Representantes de sindicatos e analistas convidados pela Comissão de Assuntos Econômicos (CAE) criticaram o processo de privatização da Refinaria Isaac Sabbá (Reman), em Manaus (AM), e de seus ativos logísticos. O assunto foi debatido em audiência pública nesta quarta-feira (23), a pedido do senador Plínio Valério (PSDB-AM).
Eles alegam que o complexo industrial foi avaliado por um preço abaixo do valor de mercado e acreditam que a geração de emprego e renda no estado será prejudicada. Para os debatedores, ao contrário do que diz a estatal, não haverá aumento da concorrência, mas um monopólio privado, e o preço dos derivados lá produzidos pode aumentar.
Os senadores Omar Aziz (PSD-AM) e Jean Paul Prates (PT-RN) apoiaram parte das críticas e também questionaram a negociação. Para Jean Paul, a lógica da Petrobras mudou completamente após o governo Michel Temer, e a companhia não é mais uma estatal encarregada de abastecer o país da melhor forma possível e com menos custo à sociedade brasileira.
— Venderam toda a logística de gás, depois a BR Distribuidora. Ora, lucrar assim eu também lucro […] Eles anunciam lucros oportunistas em cima da mera venda de ativos. Estamos sendo enganados o tempo todo com essa conversa. Vendem terminais, postos de gasolina, refinarias… Claro que há lucro, mas fugaz e enganoso, que vai levar a empresa virar uma empresa microscópica.
Jean Paul ainda fez duras críticas ao Conselho Administrativo de Defesa Econômica (Cade), que, segundo ele, foi omisso e conivente em relação aos processos de venda de refinarias pela Petrobras.
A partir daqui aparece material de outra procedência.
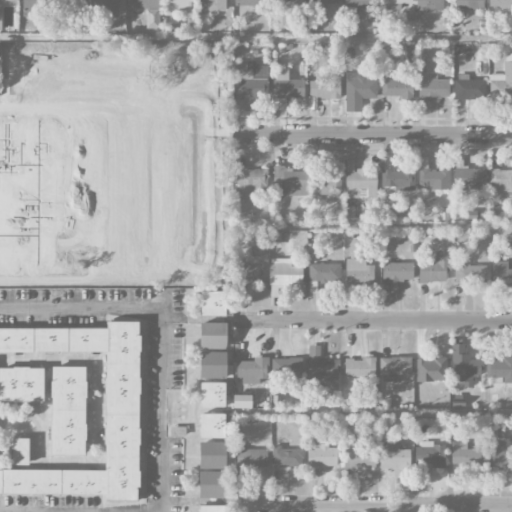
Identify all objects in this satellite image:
building: (502, 80)
building: (250, 84)
building: (286, 85)
building: (359, 85)
building: (431, 86)
building: (397, 87)
building: (468, 87)
building: (325, 88)
road: (375, 135)
building: (432, 176)
building: (470, 178)
building: (397, 179)
building: (500, 180)
building: (251, 182)
building: (325, 182)
building: (360, 182)
building: (294, 183)
building: (435, 268)
building: (397, 271)
building: (358, 272)
building: (500, 273)
building: (248, 274)
building: (323, 274)
building: (470, 274)
building: (283, 275)
building: (212, 303)
road: (375, 319)
building: (212, 335)
building: (214, 365)
building: (395, 365)
building: (464, 366)
building: (286, 368)
building: (499, 369)
building: (252, 370)
building: (321, 370)
building: (431, 370)
building: (362, 373)
building: (212, 394)
building: (242, 401)
building: (70, 410)
road: (161, 410)
building: (212, 425)
building: (502, 433)
building: (431, 454)
building: (464, 454)
building: (500, 454)
building: (211, 455)
building: (287, 456)
building: (322, 456)
building: (357, 456)
building: (393, 456)
building: (251, 458)
building: (213, 484)
road: (374, 504)
building: (211, 508)
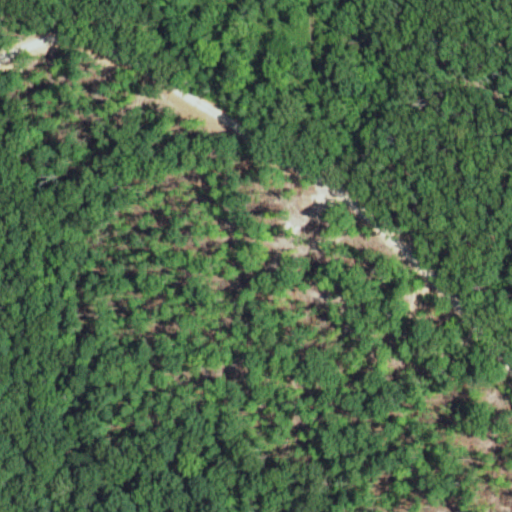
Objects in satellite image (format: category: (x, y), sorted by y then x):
road: (283, 150)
— Não disse isso até hoje, mas tenho que dizer. O Cade é conivente, omisso e se acovardou. Não investigou mercado nenhum; não emitiu um relatório sequer provando que a Petrobras é dominante em qualquer mercado de refino de qualquer produto — disse.
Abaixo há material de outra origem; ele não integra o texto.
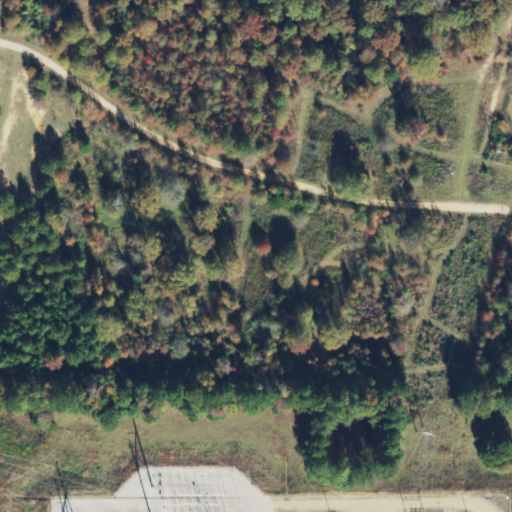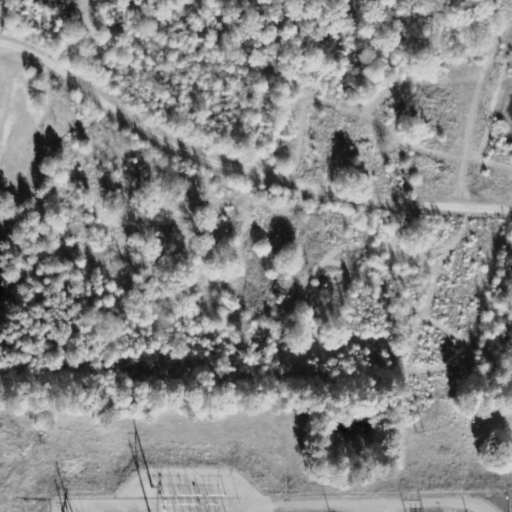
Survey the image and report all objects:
power tower: (495, 152)
power tower: (422, 430)
power substation: (256, 497)
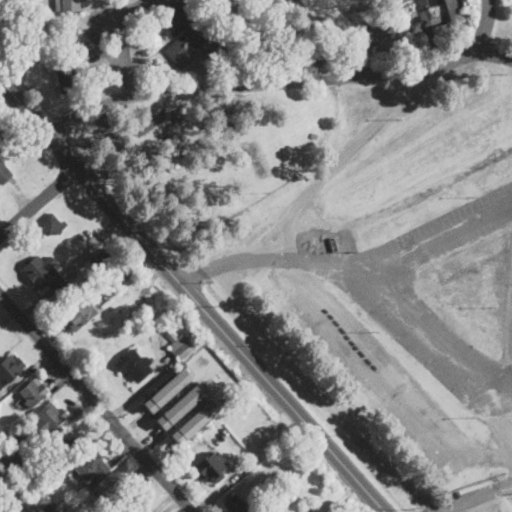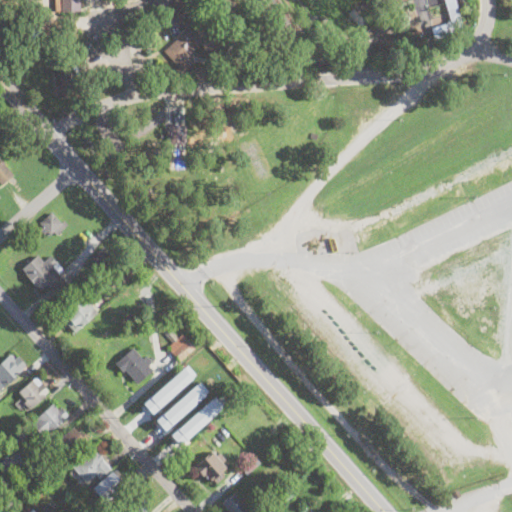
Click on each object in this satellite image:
building: (457, 0)
building: (66, 5)
building: (70, 5)
building: (391, 6)
building: (453, 16)
building: (449, 19)
building: (359, 20)
building: (322, 21)
road: (184, 28)
building: (193, 36)
building: (59, 37)
building: (183, 48)
road: (490, 51)
building: (67, 68)
road: (282, 81)
building: (176, 134)
road: (357, 144)
building: (4, 172)
road: (402, 200)
road: (38, 202)
building: (52, 224)
building: (52, 225)
building: (4, 229)
road: (278, 240)
building: (99, 256)
road: (351, 268)
building: (44, 272)
building: (45, 273)
building: (359, 284)
building: (341, 294)
road: (191, 298)
building: (83, 310)
building: (79, 315)
road: (437, 339)
building: (179, 345)
building: (181, 346)
building: (134, 364)
building: (135, 365)
building: (9, 368)
building: (10, 368)
road: (393, 372)
building: (169, 388)
building: (33, 391)
building: (33, 391)
road: (96, 403)
building: (180, 406)
building: (217, 413)
road: (498, 415)
building: (48, 418)
building: (49, 420)
building: (196, 420)
building: (178, 427)
building: (23, 434)
building: (69, 443)
building: (287, 444)
building: (11, 461)
building: (12, 462)
building: (91, 466)
building: (89, 467)
building: (210, 467)
building: (212, 467)
building: (249, 467)
building: (107, 486)
building: (109, 486)
building: (284, 495)
road: (470, 496)
building: (233, 504)
building: (235, 504)
building: (17, 505)
building: (132, 505)
building: (135, 506)
building: (49, 508)
road: (453, 508)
Omar Aziz, por sua vez, relatou que, quando foi governador do Amazonas, pediu insistentemente à estatal, presidida na época por Graça Foster, que investisse na unidade industrial. O parlamentar ainda se colocou à disposição dos sindicalistas, mas chamou a atenção para o fato de que não dá pra culpar quem compra, pois a empresa está no mercado e, se lhe oferecerem algo atrativo, ela tem o direito de comprar.
— Quando fui governador, cansei de pedir à Petrobras que fizesse investimento para melhoria na planta. Há muitos anos a companhia não investe, e nós sabemos que no Amazonas tem petróleo e gás […] A responsabilidade não é da empresa que compra, é de quem vende. O debate não pode ser baseado na empresa compradora, mas na política que o Brasil tem hoje nessa questão — argumentou.
Importância estratégica
Para a pesquisadora do Instituto de Estudos Estratégicos de Petróleo, Gás Natural e Biocombustíveis (Ineep) Carla Ferreira, a refinaria é um complexo de renda e emprego relevante, com peso fiscal para o estado e municípios, e tem influência na cadeia de fornecedores, nas relações de trabalho e na comunidade local, que pode ser prejudicada em função da venda.
Ainda segundo ela, um estudo do Ineep constatou que o ativo foi negociado por 70% de seu valor de mercado. O valor de partida seria US$ 279 milhões, e não US$ 189 milhões, como acordado entre Petrobras e o grupo Atem.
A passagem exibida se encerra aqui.